======== Provided records ========

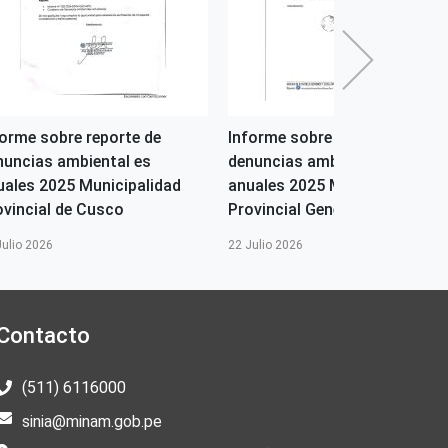
forme sobre reporte de
Informe sobre reporte de
nuncias ambiental es
denuncias ambiental es
uales 2025 Municipalidad
anuales 2025 Municipalidad
ovincial de Cusco
Provincial General Sanhez...
Julio 2026
22 Julio 2026
Contacto
(511) 6116000
sinia@minam.gob.pe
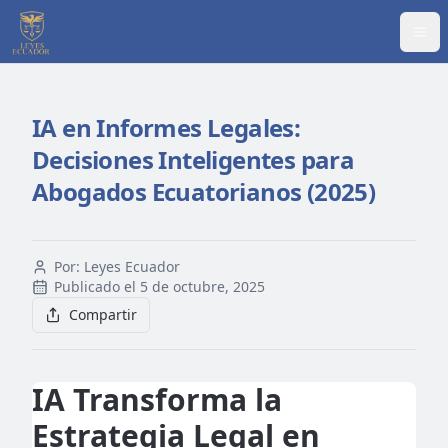
Abr
IA en Informes Legales:
Decisiones Inteligentes para
Abogados Ecuatorianos (2025)
Por:
Leyes Ecuador
Publicado el
5 de octubre, 2025
Compartir
IA Transforma la
Estrategia Legal en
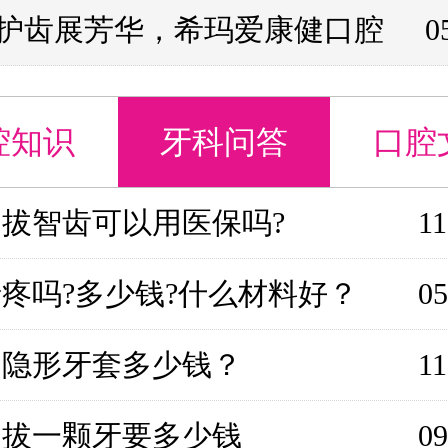
护齿展芳华，希玛爱康健口腔
0
腔知识
牙科问答
口腔
牙多年牙槽骨萎缩，还能镶牙
07
骨增量方案+适用条
管治疗后的牙齿，做牙套要等多
07
？不同情况的等待时
正完嘴凸二次矫正有用吗？骨钉
07
内收的3个关键条
前为什么要先拍CT？牙槽骨条
07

========

▶ **Work to complete**: Determine how many lines in the data include the word "reporte". Answer with that number alone.

▶ **Worked solution**: 2